If playing alone, the player has control over all four ninja turtles, but if playing with others (up to three others for a total of four players) each player will choose their favorite brother and rely on communication to make things work. Each one of the turtles moves much like the others, but holding down the L2 on the DualShock 4 brought each one’s unique special moves. Drop Kicks, spin attacks, team combos, and even an ultimate special that could turn the tide of battle was available.
The unique elements of combat available to each one made team-play absolutely necessary. Combos played a big part in keeping enemies off-balance, but they were mostly to set up an opportunity for another to come in and finish things off. While one player can certainly stand out in a team as the star, the challenge was intense enough that everyone still needed support at all times.
This became doubly true when the demo’s boss, Bebop, showed his ugly face. The purple maned, gigantic warthog is no slouch. Wielding a sack of explosives, a huge chainsaw, incredible speed, and overwhelming physical power, the Ninja Turtles had to face off against him in a relatively small vault. He just couldn’t be faced one-on-one with his seven health bars. Taking turns diving in for some cheap shots and backing out right before he swung one of his meaty arms turned the encounter into a well-choreographed dance that included myself and my teammates.
Lending itself to the balance of teamwork were those ultimate specials we mentioned before. While they aren’t expressly called “ultimate” in the game, putting them to use sure made them feel that way. Two great examples were Leonardo’s Turtle Time ability and Michelangelo’s Pom Pom Dance. The slowing of time switched enemies into an almost molasses-like state as they slowly continued their onslaught, allowing the turtles to deal a ton of damage while it lasted. Mikey’s special, however, did nothing to adversaries, but that didn’t make it any less useful (in fact it may be the most useful of them all). Once the Pom Poms are out, everyone’s special abilities are recharged allowing for back-to-back beatdowns against powerful foes.

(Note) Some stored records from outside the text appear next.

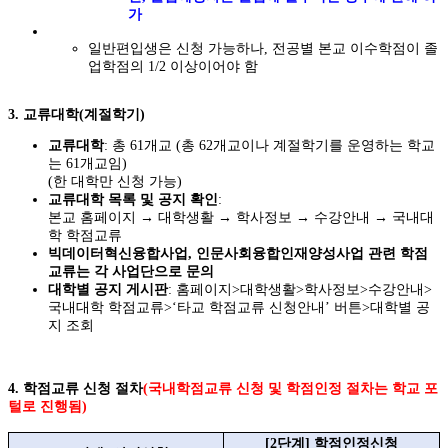
가
일반편입생은 신청 가능하나, 전공별 본교 이수학점이 졸
업학점의 1/2 이상이어야 함
3. 교류대학(계절학기)
교류대학
: 총 61개교 (총 62개교이나 계절학기를 운영하는 학교
는 61개교임)
(한 대학만 신청 가능)
교류대학 목록 및 공지 확인
:
본교 홈페이지 → 대학생활 → 학사정보 → 수강안내 → 국내대
학 학점교류
빅데이터혁신융합사업, 인문사회융합인재양성사업 관련 학점
교류는 각 사업단으로 문의
대학별 공지 게시판
: 홈페이지>대학생활>학사정보>수강안내>
국내대학 학점교류>‘타교 학점교류 신청안내’ 버튼>대학별 공
지 조회
4. 학점교류 신청 절차
(국내
학점교류 신청 및 학점인정 절차는 학교 포
털로 진행됨)
[2
단계
]
학점인정신청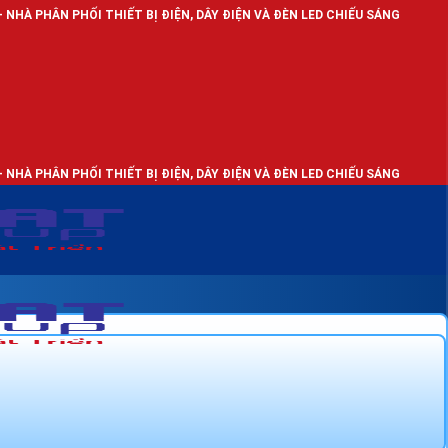
 THIẾT BỊ ĐIỆN, DÂY ĐIỆN VÀ ĐÈN LED CHIẾU SÁNG
 THIẾT BỊ ĐIỆN, DÂY ĐIỆN VÀ ĐÈN LED CHIẾU SÁNG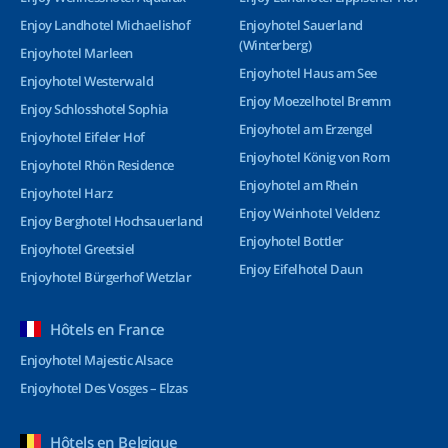
Enjoy Landhotel Michaelishof
Enjoyhotel Sauerland
(Winterberg)
Enjoyhotel Marleen
Enjoyhotel Haus am See
Enjoyhotel Westerwald
Enjoy Moezelhotel Bremm
Enjoy Schlosshotel Sophia
Enjoyhotel am Erzengel
Enjoyhotel Eifeler Hof
Enjoyhotel König von Rom
Enjoyhotel Rhön Residence
Enjoyhotel am Rhein
Enjoyhotel Harz
Enjoy Weinhotel Veldenz
Enjoy Berghotel Hochsauerland
Enjoyhotel Bottler
Enjoyhotel Greetsiel
Enjoy Eifelhotel Daun
Enjoyhotel Bürgerhof Wetzlar
Hôtels en France
Enjoyhotel Majestic Alsace
Enjoyhotel Des Vosges – Elzas
Hôtels en Belgique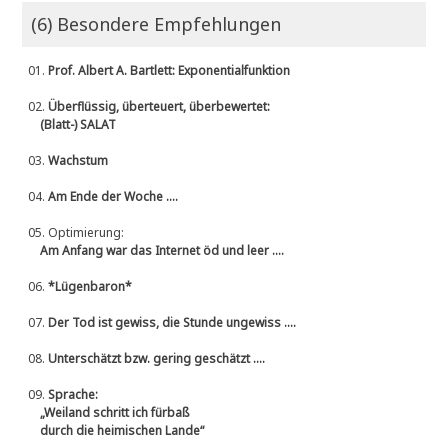
(6) Besondere Empfehlungen
01.
Prof. Albert A. Bartlett: Exponentialfunktion
02.
Überflüssig, überteuert, überbewertet:
(Blatt-) SALAT
03.
Wachstum
04.
Am Ende der Woche ....
05.
Optimierung:
Am Anfang war das Internet öd und leer ....
06.
*Lügenbaron*
07.
Der Tod ist gewiss, die Stunde ungewiss ....
08.
Unterschätzt bzw. gering geschätzt ....
09.
Sprache:
„Weiland schritt ich fürbaß
durch die heimischen Lande“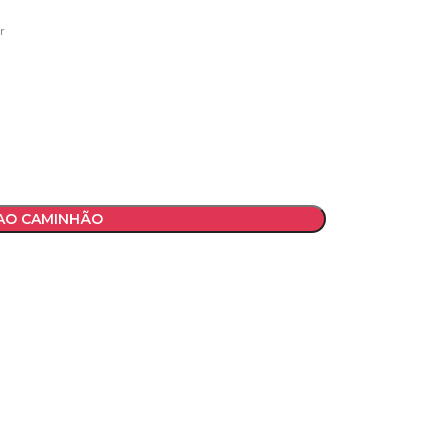
r
 AO CAMINHÃO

In order to make things a bit more manageable outside of special abilities, a useful mechanic was introduced: items. As I played through the demo, completing actions earned me Battle Points (BP). Looking around, I was able to locate a manhole cover I could enter which brought me to Master Splinter’s shop. For sale were mines, turrets, healing items, and more that could provide an edge in combat.
These were key against the boss we went up against, but were also quite useful in the game’s regular level, which was pretty impressive itself. Each level will consist of a large, open area that players can explore as they look for useful items and complete random events. The events were made random to enhance replayability. Nobody wants to constantly repeat a level (no matter how fun it is) if they are forced to do the same thing time and time again. So the “life” thrown into the city is a good touch.
Moving about is as fun as you’d expect from the Teenage Mutant Ninja Turtles as well. You can run, double jump, glide, climb, and grind on wires and railings. The fast pace of movement mixed with the blistering speed of combos helps to keep you in the action as you move about, ensuring that there’s never a dull moment.
TMNT: Mutants in Manhattan is shaping up to be not only a great licensed game, but a great Platinum Games game. It has just the right balance of intense combos, stylish visuals, and lovable humor that fans of the series as well as the studio will appreciate. The only question that remains is how many pizzas can the gang eat before the game’s May 24 release date?